Resource beancounters

Posted Sep 16, 2006 6:41 UTC (Sat) by devx (guest, #40551) [Link]

There is a small misunderstanding. Beancounters have nothing to do with tasks directly and don't do task groupping.
Look, there are a lot of resources which can be shared: pages, IPCs, files etc. Task groupping doesn't help anyhow since the same file can belong to 2 different tasks in 2 different resource groups.
So tasks if accounted are just the same kind of abstract objects just like any other are (files, sockets, ...).

And beancounters do not track and do not have a list of the objects.
Instead, beancounters do:
- accounting
- limiting
- beancounters are referenced to _by_ all the charged objects (not otherwise) to make uncharging correct (objects freeing can be done in arbitrary context).

Resource beancounters

Posted Aug 31, 2006 22:32 UTC (Thu) by giraffedata (guest, #1954) [Link] (1 responses)

There are some concerns about how accounting for shared resources is handled - does the process group which first faults in the C library get charged for the whole thing, giving others a free ride?

The few times I've tried to resolve the kernel memory accounting problem, I've had to quit because most of the resource is shared.

Also, kernel code usually can't tolerate having no memory available to it. The only reason the kernel works at all today is that things are done to make it unlikely that there isn't a single page of memory available; but with local limits like this, it would happen a lot.

Resource beancounters

Posted Sep 16, 2006 6:50 UTC (Sat) by devx (guest, #40551) [Link]

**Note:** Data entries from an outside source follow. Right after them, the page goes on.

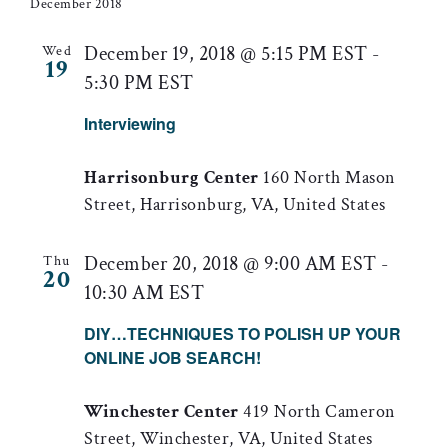
date.
and
December 2018
Views
December 19, 2018 @ 5:15 PM EST
-
Wed
19
5:30 PM EST
Naviga
Interviewing
Harrisonburg Center
160 North Mason
Street, Harrisonburg, VA, United States
December 20, 2018 @ 9:00 AM EST
-
Thu
20
10:30 AM EST
DIY…TECHNIQUES TO POLISH UP YOUR
ONLINE JOB SEARCH!
Winchester Center
419 North Cameron
Street, Winchester, VA, United States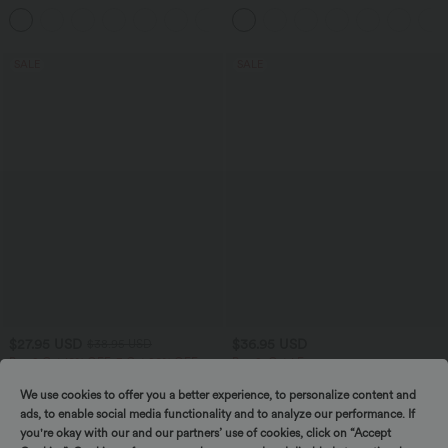
Tummy Control Pocket Shaping
Jumpsuit-Easy Peezy
+4
Training Biker Shorts 9''
SALE
SALE
$27.95 USD
$36.95 USD
$38.95 USD
Buy 2 Get 10% OFF, 3 Get 20% OFF
Buy 2, Get 1 Free
Round Neck Long Sleeve Ruched Yoga
SoftlyZero™ Airy High Waisted Pockets
Sports Top-UPF50+
InstantCool Yoga Bermuda Shorts
We use cookies to offer you a better experience, to personalize content and
+7
ads, to enable social media functionality and to analyze our performance. If
you're okay with our and our partners’ use of cookies, click on “Accept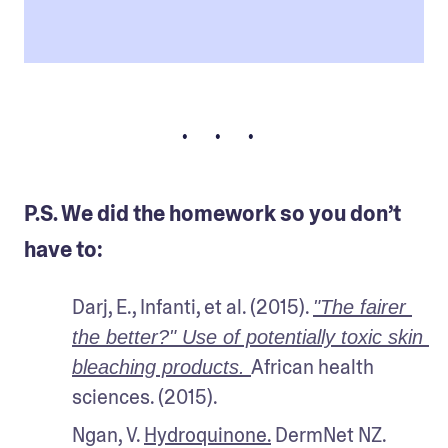
• • •
P.S. We did the homework so you don’t
have to:
Darj, E., Infanti, et al. (2015). 
"The fairer 
the better?" Use of potentially toxic skin 
African health 
bleaching products. 
sciences. (2015).
Ngan, V. 
Hydroquinone.
 DermNet NZ. 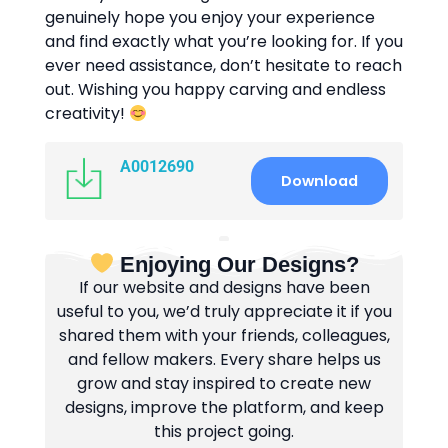
genuinely hope you enjoy your experience
and find exactly what you’re looking for. If you
ever need assistance, don’t hesitate to reach
out. Wishing you happy carving and endless
creativity!
A0012690
Download
Enjoying Our Designs?
If our website and designs have been
useful to you, we’d truly appreciate it if you
shared them with your friends, colleagues,
and fellow makers. Every share helps us
grow and stay inspired to create new
designs, improve the platform, and keep
this project going.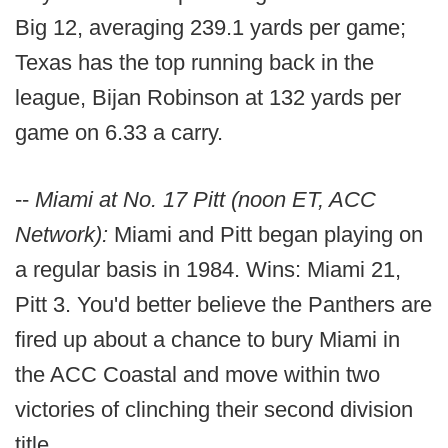
Big 12, averaging 239.1 yards per game;
Texas has the top running back in the
league, Bijan Robinson at 132 yards per
game on 6.33 a carry.
--
Miami at No. 17 Pitt (noon ET, ACC
Network):
Miami and Pitt began playing on
a regular basis in 1984. Wins: Miami 21,
Pitt 3. You'd better believe the Panthers are
fired up about a chance to bury Miami in
the ACC Coastal and move within two
victories of clinching their second division
title.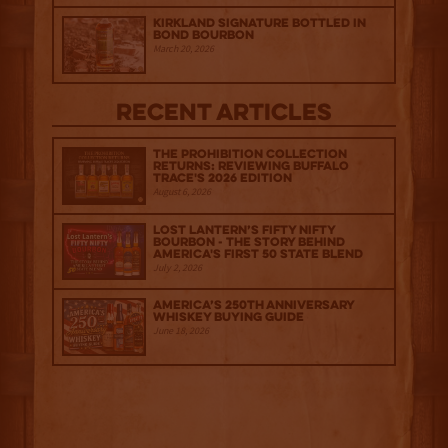
Kirkland Signature Bottled in
Bond Bourbon
March 20, 2026
Recent Articles
The Prohibition Collection
Returns: Reviewing Buffalo
Trace's 2026 Edition
August 6, 2026
Lost Lantern’s Fifty Nifty
Bourbon - The Story Behind
America's First 50 State Blend
July 2, 2026
America’s 250th Anniversary
Whiskey Buying Guide
June 18, 2026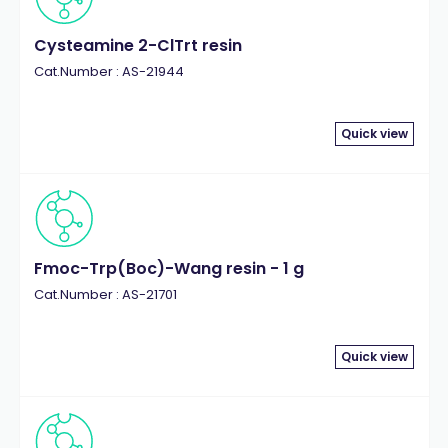
Cysteamine 2-ClTrt resin
Cat.Number : AS-21944
Quick view
Fmoc-Trp(Boc)-Wang resin - 1 g
Cat.Number : AS-21701
Quick view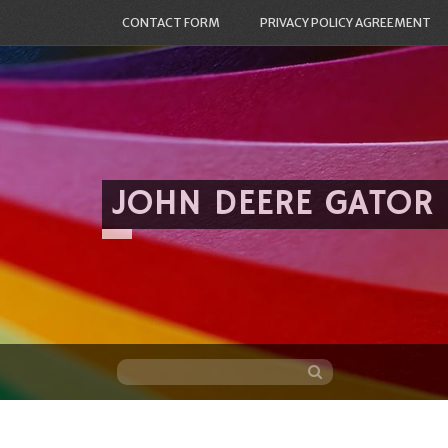
CONTACT FORM
PRIVACY POLICY AGREEMENT
JOHN DEERE GATOR
Skip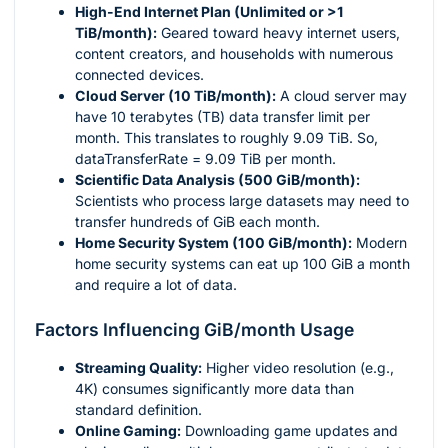
High-End Internet Plan (Unlimited or >1
TiB/month):
Geared toward heavy internet users,
content creators, and households with numerous
connected devices.
Cloud Server (10 TiB/month):
A cloud server may
have 10 terabytes (TB) data transfer limit per
month. This translates to roughly 9.09 TiB. So,
dataTransferRate = 9.09 TiB per month.
Scientific Data Analysis (500 GiB/month):
Scientists who process large datasets may need to
transfer hundreds of GiB each month.
Home Security System (100 GiB/month):
Modern
home security systems can eat up 100 GiB a month
and require a lot of data.
Factors Influencing GiB/month Usage
Streaming Quality:
Higher video resolution (e.g.,
4K) consumes significantly more data than
standard definition.
Online Gaming:
Downloading game updates and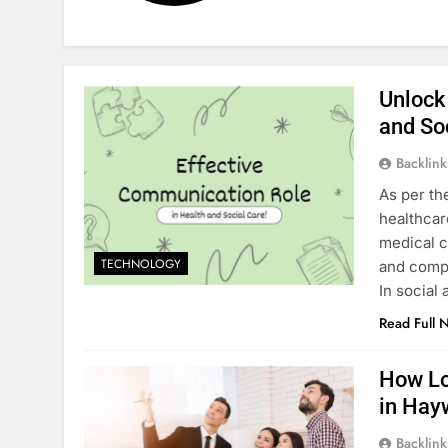
Unlock
and So
Backlin
As per th
healthcar
medical c
TECHNOLOGY
and compl
In social
Read Full 
How Lo
in Hay
Backlin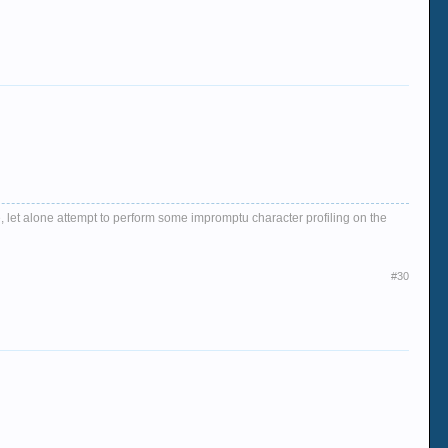
, let alone attempt to perform some impromptu character profiling on the
#30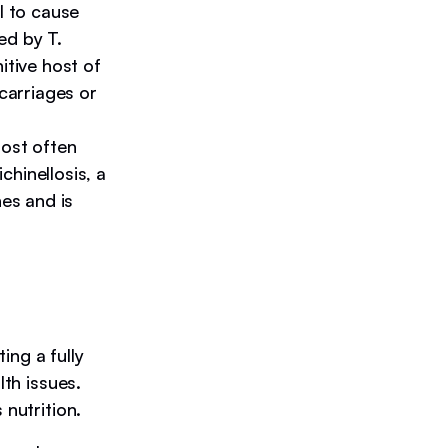
al to cause
ed by T.
itive host of
scarriages or
ost often
hinellosis, a
nes and is
ing a fully
lth issues.
 nutrition.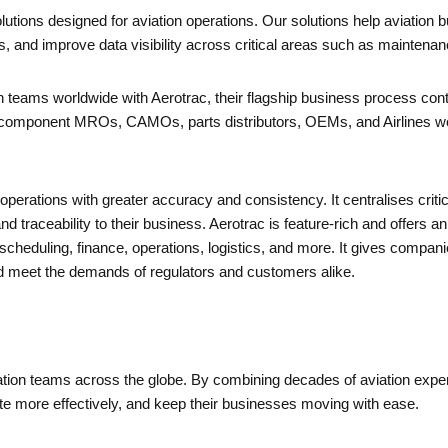
lutions designed for aviation operations. Our solutions help aviation
s, and improve data visibility across critical areas such as mainten
 teams worldwide with Aerotrac, their flagship business process cont
omponent MROs, CAMOs, parts distributors, OEMs, and Airlines worl
operations with greater accuracy and consistency. It centralises criti
and traceability to their business. Aerotrac is feature-rich and offers a
eduling, finance, operations, logistics, and more. It gives companies
 meet the demands of regulators and customers alike.
ation teams across the globe. By combining decades of aviation experti
te more effectively, and keep their businesses moving with ease.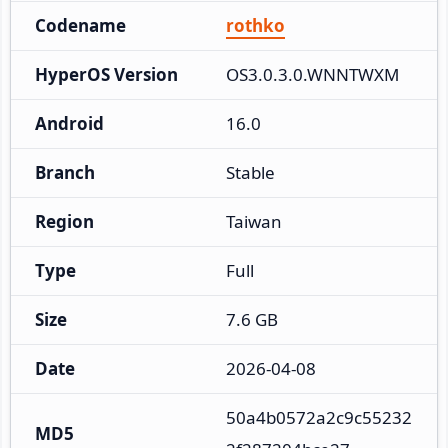
Codename
rothko
HyperOS Version
OS3.0.3.0.WNNTWXM
Android
16.0
Branch
Stable
Region
Taiwan
Type
Full
Size
7.6 GB
Date
2026-04-08
50a4b0572a2c9c55232
MD5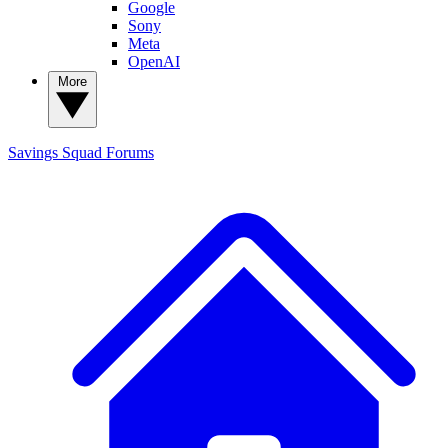
Google
Sony
Meta
OpenAI
More
Savings Squad
Forums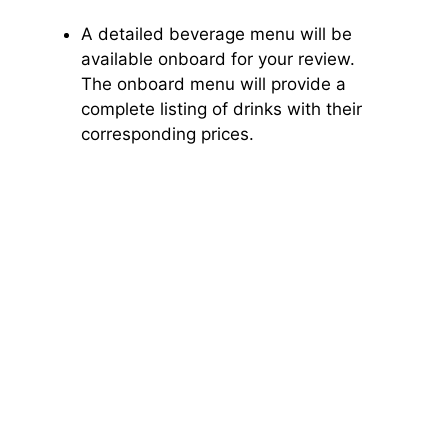
A detailed beverage menu will be
available onboard for your review.
The onboard menu will provide a
complete listing of drinks with their
corresponding prices.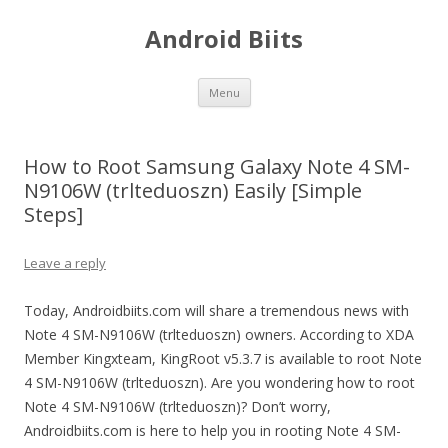
Android Biits
Skip
Menu
to
content
How to Root Samsung Galaxy Note 4 SM-
N9106W (trlteduoszn) Easily [Simple
Steps]
Leave a reply
Today, Androidbiits.com will share a tremendous news with
Note 4 SM-N9106W (trlteduoszn) owners. According to XDA
Member Kingxteam, KingRoot v5.3.7 is available to root Note
4 SM-N9106W (trlteduoszn). Are you wondering how to root
Note 4 SM-N9106W (trlteduoszn)? Don’t worry,
Androidbiits.com is here to help you in rooting Note 4 SM-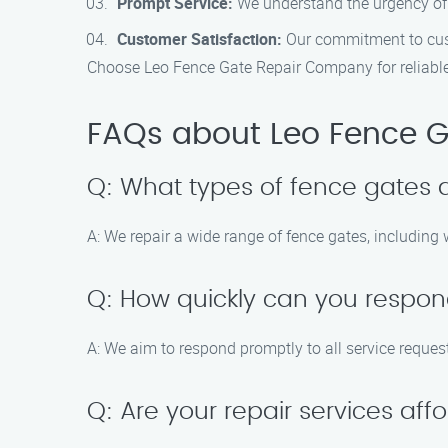
Prompt Service:
We understand the urgency of g
Customer Satisfaction:
Our commitment to custo
Choose Leo Fence Gate Repair Company for reliable 
FAQs about Leo Fence G
Q: What types of fence gates 
A: We repair a wide range of fence gates, including
Q: How quickly can you respon
A: We aim to respond promptly to all service reques
Q: Are your repair services aff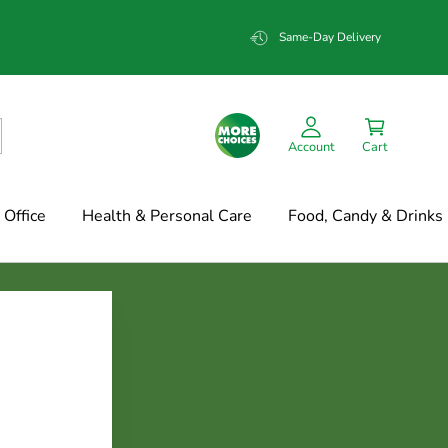
Same-Day Delivery
Account
Cart
Office
Health & Personal Care
Food, Candy & Drinks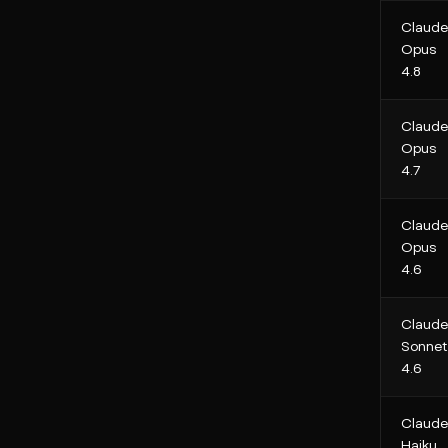
Claude
Opus
4.8
Claude
Opus
4.7
Claude
Opus
4.6
Claude
Sonnet
4.6
Claude
Haiku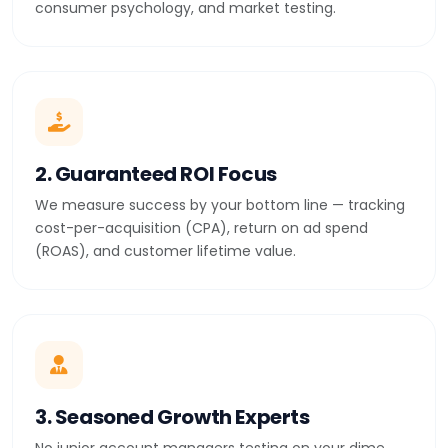
consumer psychology, and market testing.
2. Guaranteed ROI Focus
We measure success by your bottom line — tracking
cost-per-acquisition (CPA), return on ad spend
(ROAS), and customer lifetime value.
3. Seasoned Growth Experts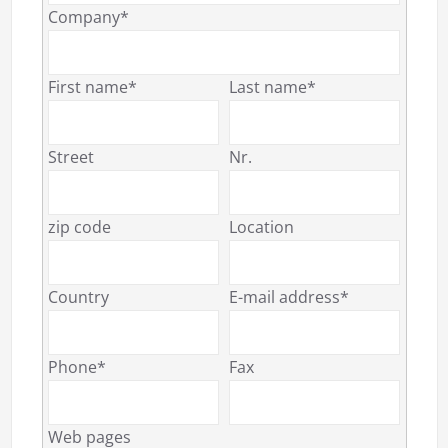
Company*
First name*
Last name*
Street
Nr.
zip code
Location
Country
E-mail address*
Phone*
Fax
Web pages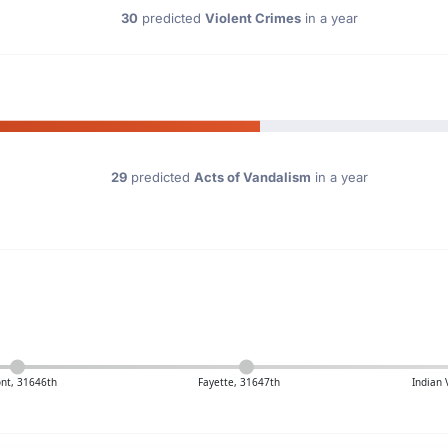
30
predicted
Violent Crimes
in a year
29
predicted
Acts of Vandalism
in a year
nt, 31646th
Fayette, 31647th
Indian 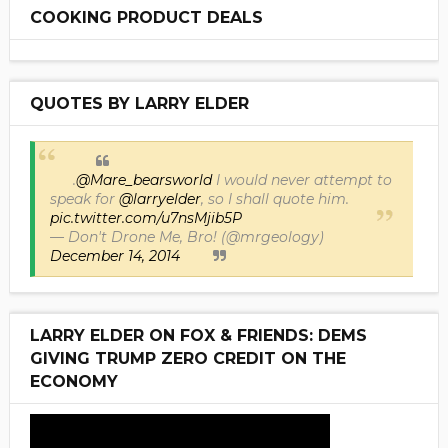
COOKING PRODUCT DEALS
QUOTES BY LARRY ELDER
.
@Mare_bearsworld
I would never attempt to
speak for
@larryelder
, so I shall quote him.
pic.twitter.com/u7nsMjib5P
— Don't Drone Me, Bro! (@mrgeology)
December 14, 2014
LARRY ELDER ON FOX & FRIENDS: DEMS
GIVING TRUMP ZERO CREDIT ON THE
ECONOMY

>> There are some concerns about how accounting for shared resources is
>> handled - does the process group which first faults in the C library get
>> charged for the whole thing, giving others a free ride?
FYI: BC accounting of user memory takes into account _fractions_ of pages. i.e. if 2 users share the same glibc and map the same page into its address space, then both will be charged 1/2 of the page.

> The few times I've tried to resolve the kernel memory accounting problem,
> I've had to quit because most of the resource is shared.
First, BC accounts only that kernel memory which is user triggerable. i.e. allocated on demand. This is required to prevent DoS. And it is not quite clear how and to whom charge all the other memory allocations, so this looks reasonably enough. e.g. whom should we charge memory allocated by interrupts?
Second, there can be different polices on how to account shared resources. Usually it is handled as "charge to the creator".

> Also, kernel code usually can't tolerate having no memory available to
> it. The only reason the kernel works at all today is that things are
> done to make it unlikely that there isn't a single page of memory
> available; but with local limits like this, it would happen a lot.
This is not 100% true.
Well, at least if we consider the objects which are allocated on user request. One of OpenVZ stress tests is to run 100 VPSs with random BC limits. These triggers different error paths in kernel and we submit patches to mainstream in case of problems. So this works quite stable and tested.

Resource beancounters

Posted Sep 7, 2006 0:46 UTC (Thu) by mtrob (guest, #1404) [Link]

Hmmm, I've been using this system for many years now in Linux. The product is Virtuozzo from SW Soft who recently put Open VZ out there for the kernel folks to work with. By the way, it works exceedingly well. And for a situation where you can use a common kernel virtualization (para-virtualization) it just beats the pants off VMWare and Xen.